Whatever the subject, half the time McCaleb found himself taking the opposing opinion just because he liked battling with her. Fox now followed her question with a look that said she was ready for another joust.

“Whether we should be doing this ,” he said, waving a hand around as if to encompass the whole hospital. “Taking out organs, putting in new ones. Sometimes I feel like the modern Frankenstein, other people’s parts in me.”

“One other person, one other part. Let’s not be so dramatic.”

“But it’s the big part, isn’t it? You know, when I was with the bureau, we had to qualify on the range every year. You know, shoot at targets. And the best way to qualify was to go for the heart. The circle around the heart on those targets scores more than the head. It’s called the ten ring. Highest score.”

“Look, if this is the aren’t – we – acting – like – God debate again, I thought we were well past that.”

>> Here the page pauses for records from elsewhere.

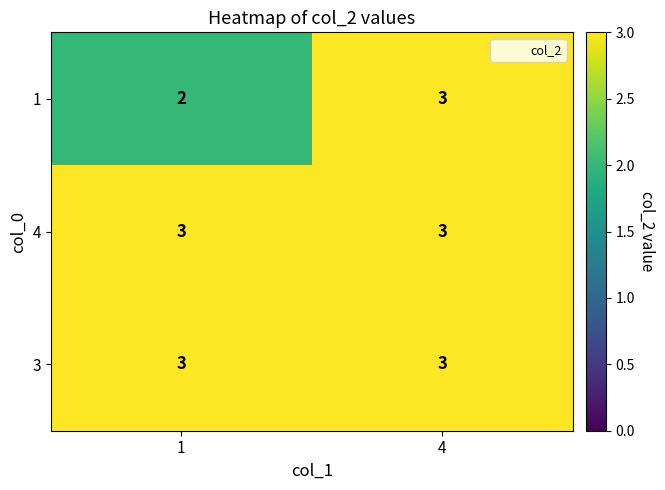

List the labels in order of 1 value, largest first.

4, 1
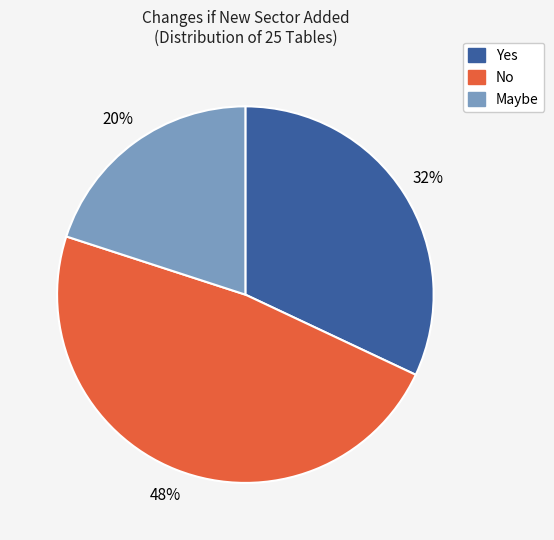

Is Yes the majority of the pie?

No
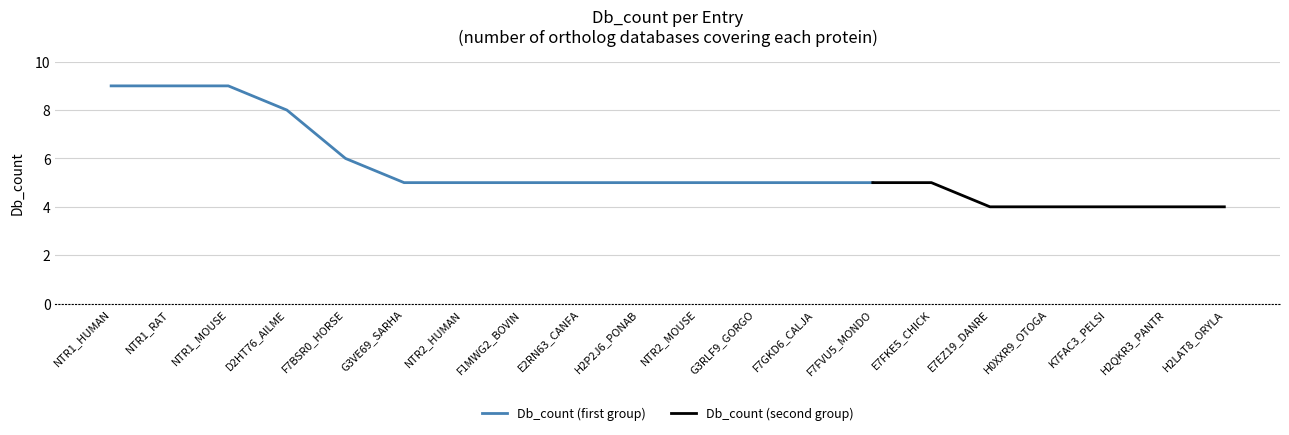

What is the difference between the maximum and second lowest values?

5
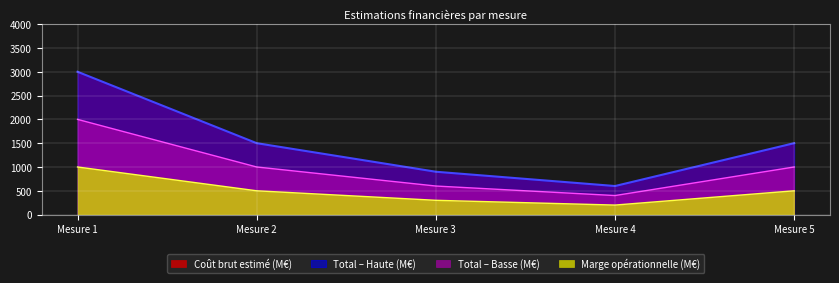

What is the difference between the maximum and minimum values in the Coût brut estimé (M€) series?

2400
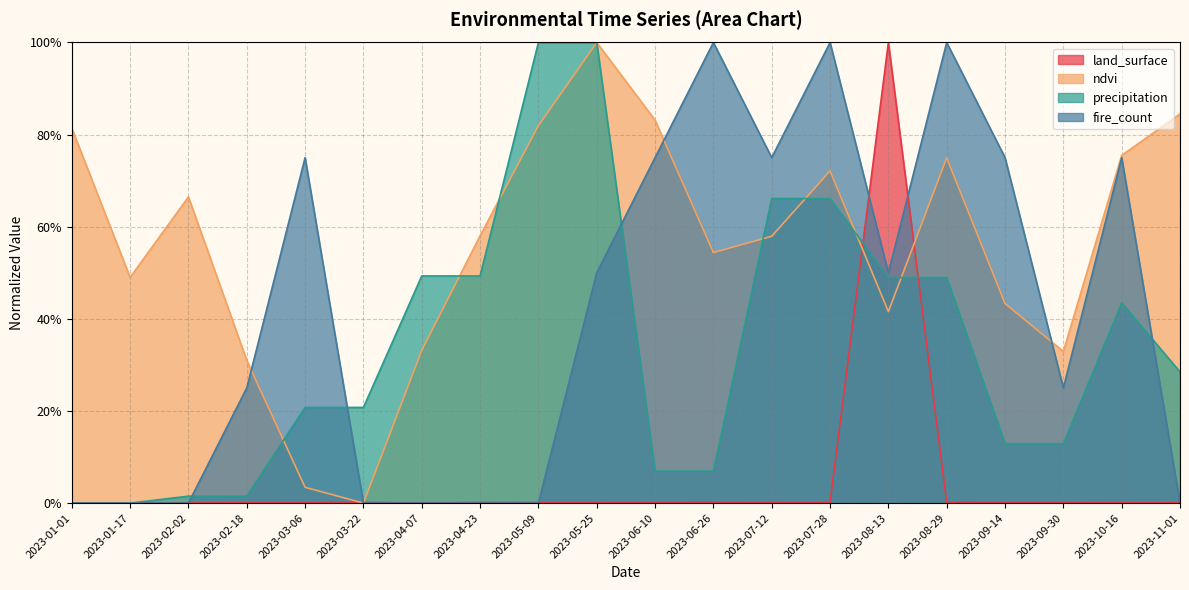

How many values in ndvi are above zero?

19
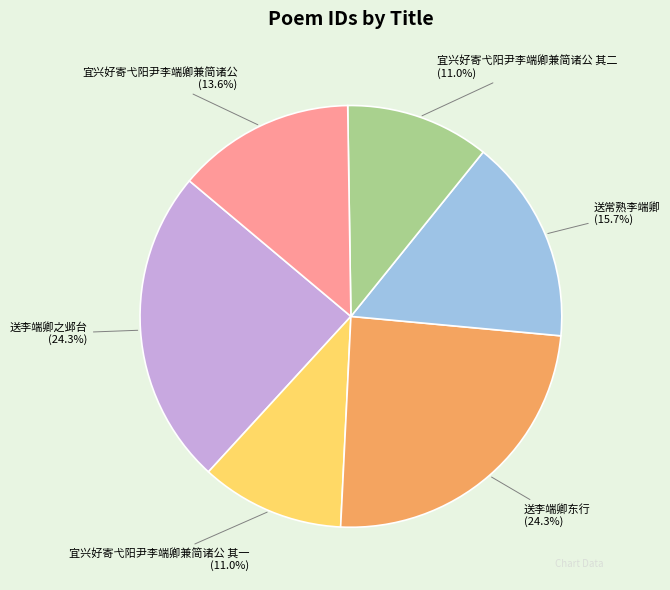

To the nearest percent, what is the average slice percentage?

17%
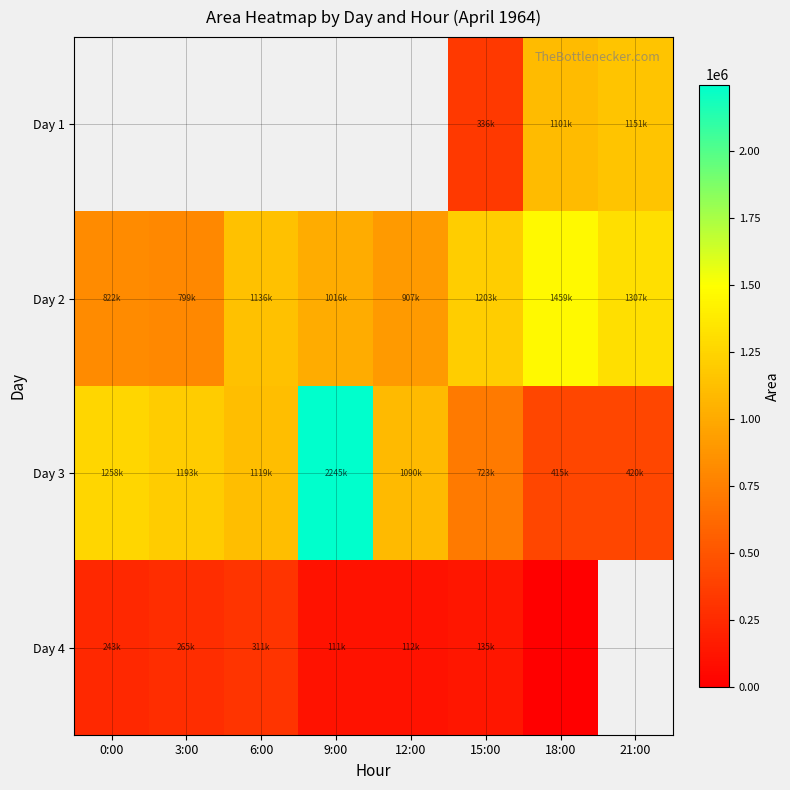

What is the difference between the maximum and second lowest values in the Day 2 series?

636875.0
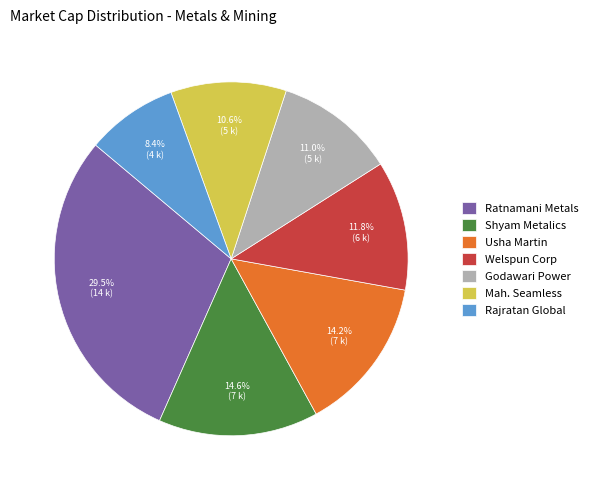

What is the total percentage of Welspun Corp and Shyam Metalics?

26.4%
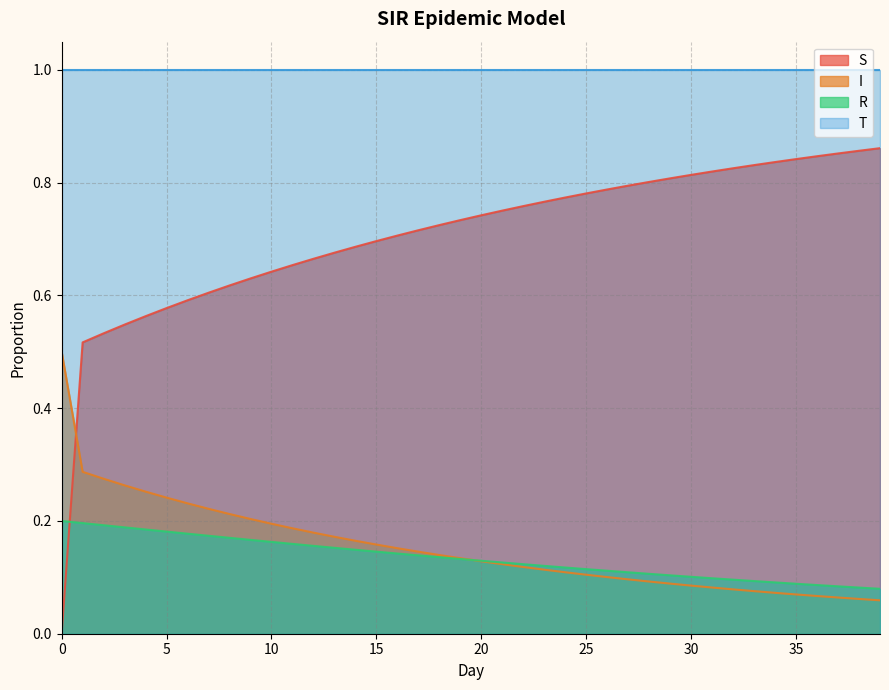

True or false: R has more than 1 interior local peaks.

False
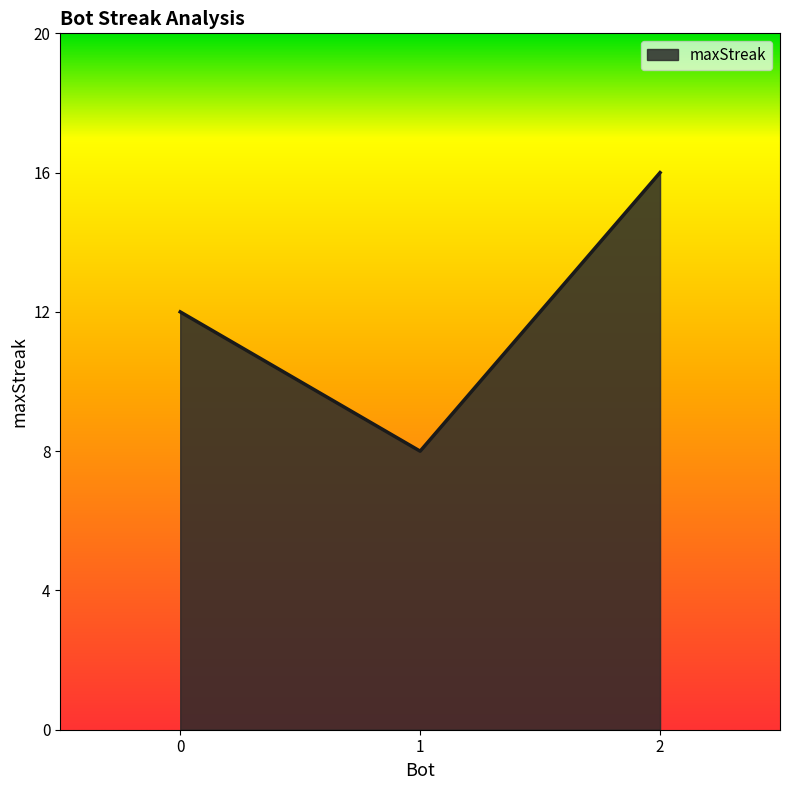

Approximately how many times larger is the value at 1 compared to 0?

0.7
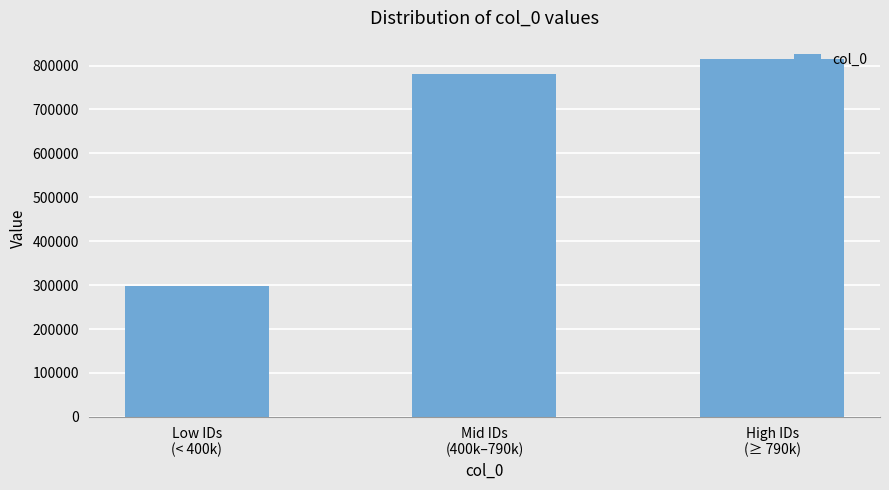

Which category has the lowest value across all series?

Low IDs
(< 400k)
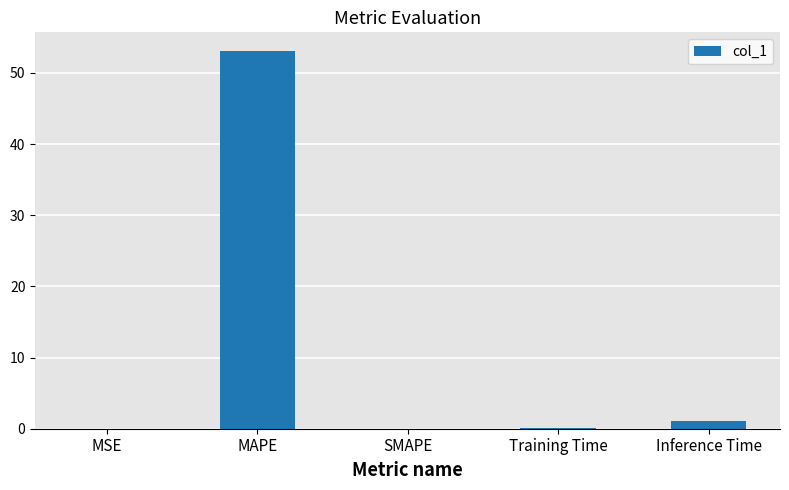

True or false: the data shows 0.0 at MSE.

True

She shook her head, smiled and looked him over for a few seconds. The smile eventually dropped away.

“What’s really wrong?”

“I don’t know. I guess I’m feeling guilty.”

“What, about living?”

“I don’t know.”

“Don’t be ridiculous. We’ve been through this, too. I have no time for survivor’s guilt. Look at the choices here. It’s simple. You’ve got life on one side and then you’ve got death. Big decision. What is there to be guilty about?”

He raised his hands in surrender. She always put things in their clearest context.